Sir Geoffrey Rowland was speaking about the future of the nearly 1,000-year-old relationship with the English Crown.
He said: "I would predict we would remain in exactly the same place as we do in our relationship with the Crown.
"But all the time we're maturing as a society and it's important we become more distant, it seems to me, from Her Majesty's Government."
Sir Geoffrey said: "I believe that's what we would aspire to, but that doesn't mean independence.
"It's always right to contemplate what issues there would be if ever we had to seek an independent status.
"But I really don't see it as being something that is even on the horizon at the moment."
Sir Phillip Bailhache, the former Bailiff of Jersey, believes independence might not be that distant.

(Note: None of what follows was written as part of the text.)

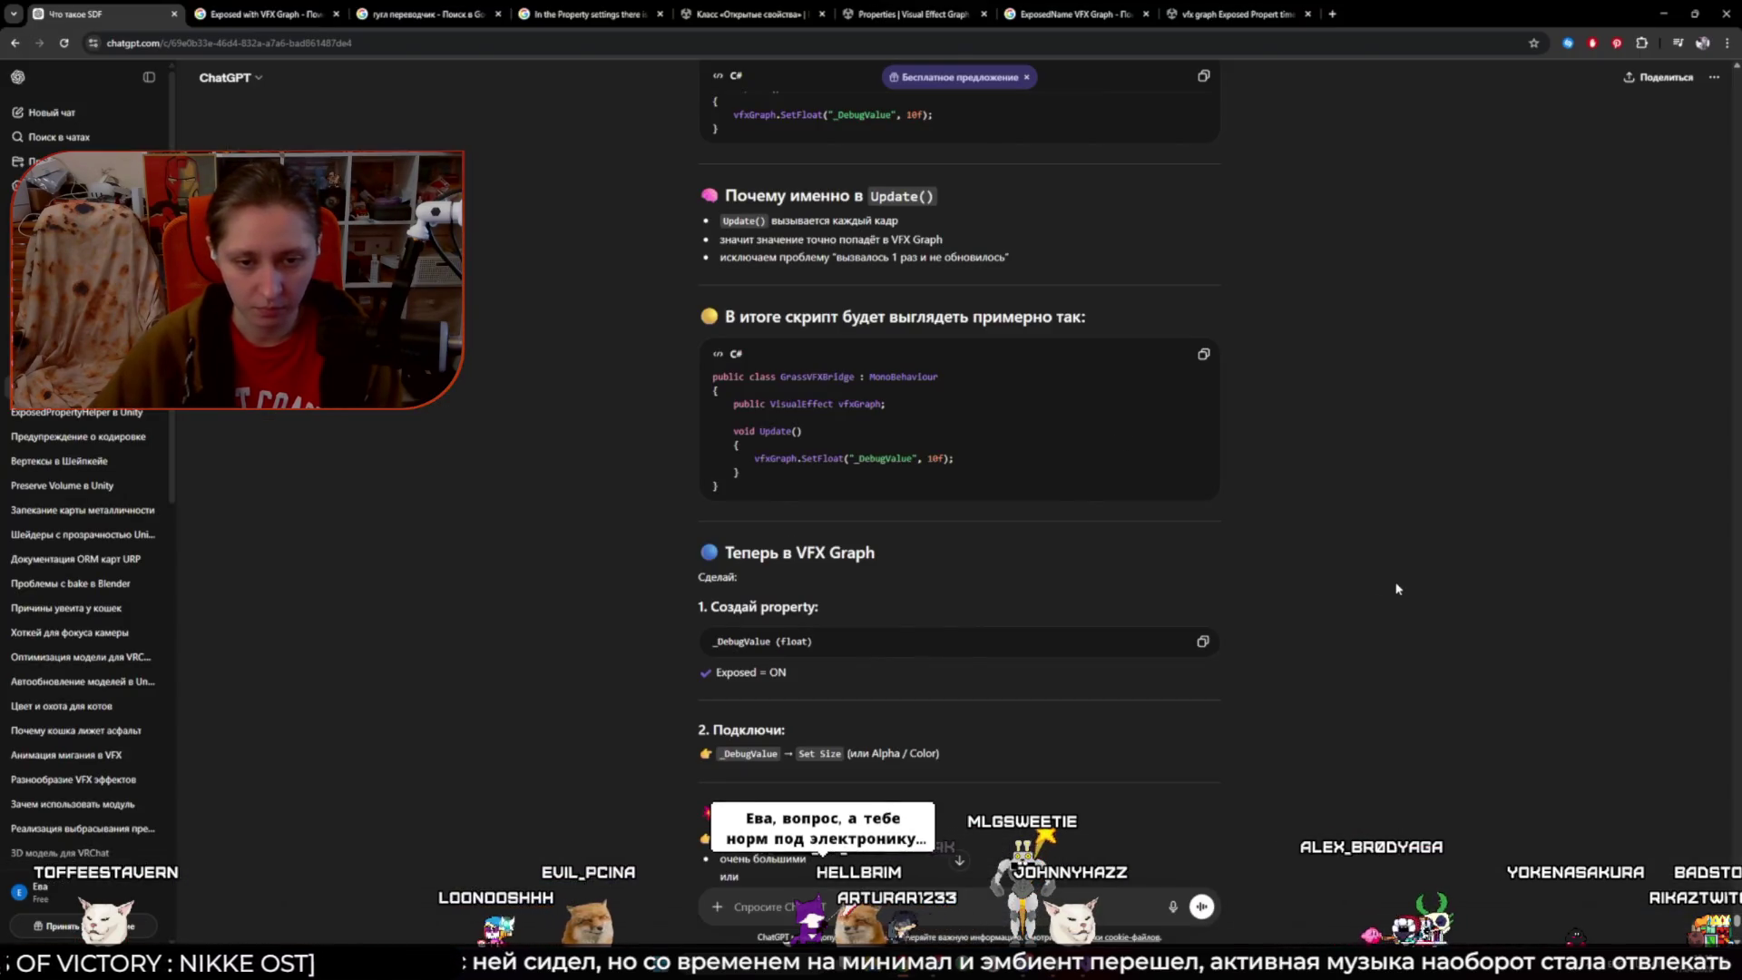
key("alt+Tab")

"I think that we ought to be preparing for the possibility that it might be in the interests of the island, at some stage in the future, to become a sovereign state, but that doesn't affect our relationship with the Crown."
The relationship between the Channel Islands and the English Crown goes back to 1066 when William, Duke of Normandy conquered England.
Roger Perrot, a former Guernsey advocate, said: "There's always been allegiance to the Crown.
"The problem is that in practice what's happened is there has been a sort of hijacking of that relationship by the government in the UK on behalf of the Crown.
"That's where, as far as I'm concerned, any problems have arisen."